Earn, Learn, and Have Fun – life after selling a business
People sometimes ask me, “Paul, how can you work for other people after owning and later selling a business? Isn’t that hard?” I used to reply, “work is called that for a reason, it’s not playtime, so whether you own the business, or someone else does, it really makes no difference”. For the record, I sold a business in July 2008 (lucky timing). Since then I have also learned about selling a business for others.
As I have gotten older (I am a youthful age 60 now), I have changed that answer to “for me, work is all about three things: Earn, Learn, Have Fun”. I am no longer interested in career advancement, or degrees, or “building my resume” (mine is already 2 pages – who wants to read more than that?). I even shy way from most certifications, unless I see a very clear and quick ROI. I don’t have time for the “10 year pay off”, as I may have had when I was age 30 or 40.
What I mean is that work should pay money, otherwise it is a hobby or a volunteer gig (both valuable, but not the same as working for money). Work can also be owning a lousy business (a bad job you happen to own). In addition, there is a real difference in how you feel when someone says “thanks for doing that” versus “here is your money, thanks for a good job”. Since selling my business, I have been a business partner in exit planning, sales consultant to several organizations, management consultant to small businesses, business broker, and sales director for a start-up. I found a way to earn money. Whether I got a paycheck, a commission check, or simply my monthly fee – it really all became cold, hard cash. While a “boss” could pay me (or fire me), so could customers. All part of earning.
Even nearly 40 years into my business career, there is still a lot I can learn – if I allow myself time to do it. If I keep doing the same type of work in the same industry (or even the same way), there is a risk that it could become boring, leading to burn-out, or worse.

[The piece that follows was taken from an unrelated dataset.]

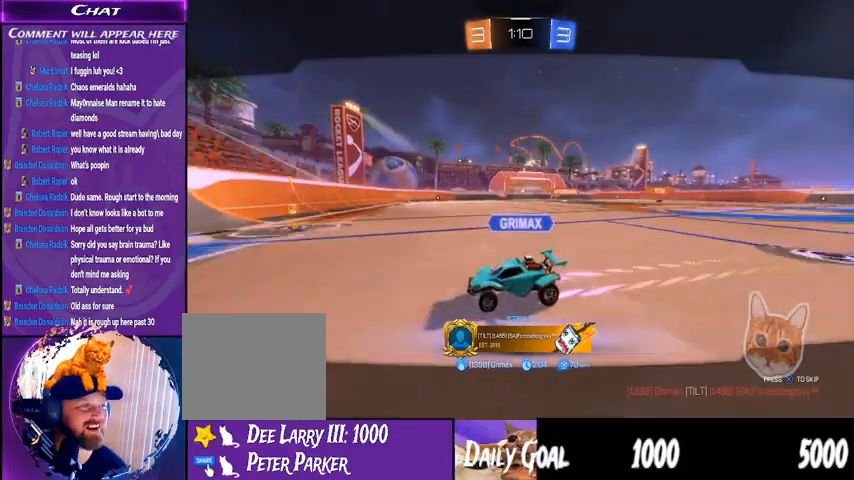
{"buttons": [], "left_stick": "center", "right_stick": "center", "events": [[67, "CROSS", "up"]]}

So I always try to keep myself open to new methods/ideas in business, especially sales and marketing. Over this time, I have learned a ton, such as business exit planning, coaching small business owners, creating sales processes, doing business valuations and selling businesses, self-publishing books, as well as selling goods and services online. Anytime I find myself saying, “I need to learn more about that” – I start looking for people who do “that” and then where/how they learned to do “that”.

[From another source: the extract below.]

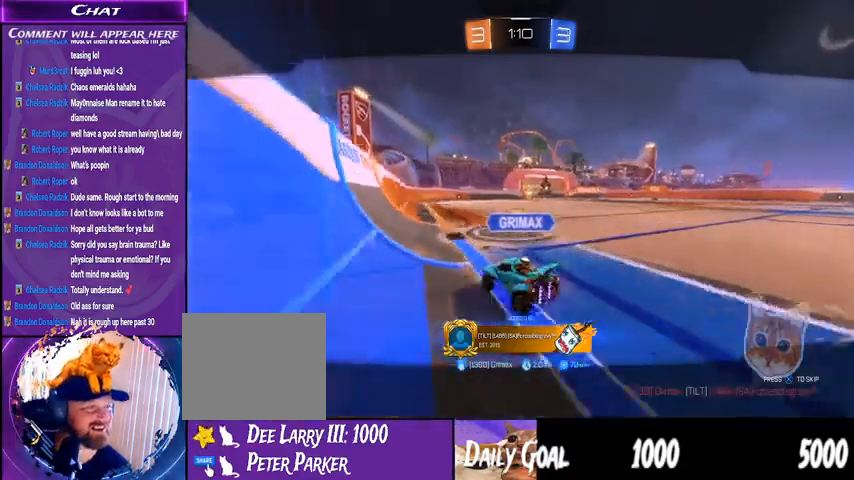
{"buttons": [], "left_stick": "center", "right_stick": "center", "events": []}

Earlier, I said that work is called that for a reason. Still true, but that does not preclude having fun while we do it. Not every day is going to be fun (retired friends who are being honest, will say the same thing by the way), and certainly many work tasks are not fun, but I find that looking for the funny part of the work always lightens the load. As a natural story-teller, I try to listen to what others are describing as their challenge and then say “that reminds me of a story…” Many of my stories have a funny moment or two (sometimes at my expense), but still get the point across. Other times, if I know the meeting subject might be dry, I try to start out with a funny comment or two, just to loosen people up When I left my last gig, in our “farewell Zoom call”, more than one person said that they would miss my funny stories the most. Part of me felt glad for that, another part felt like saying, “wait, doesn’t everyone think that way?”, but of course I know better. (Another colleague there said “I will miss you being our Work Dad – THAT makes you feel old).
You get to choose
To be fair, some people may feel that they are trapped in their jobs (or worse, in a business they own and can’t stand), but the truth is we all have a choice to change what we do for paid work. Most of us also can change where we live and how we spend money, which impacts how much we “need” to earn. For me, I try to approach each new gig as a way to Earn, Learn, and Have Fun – (maybe I will start a hashtag #earnlearnhavefun)…
The bigger question I have for you is, “What is your choice?”.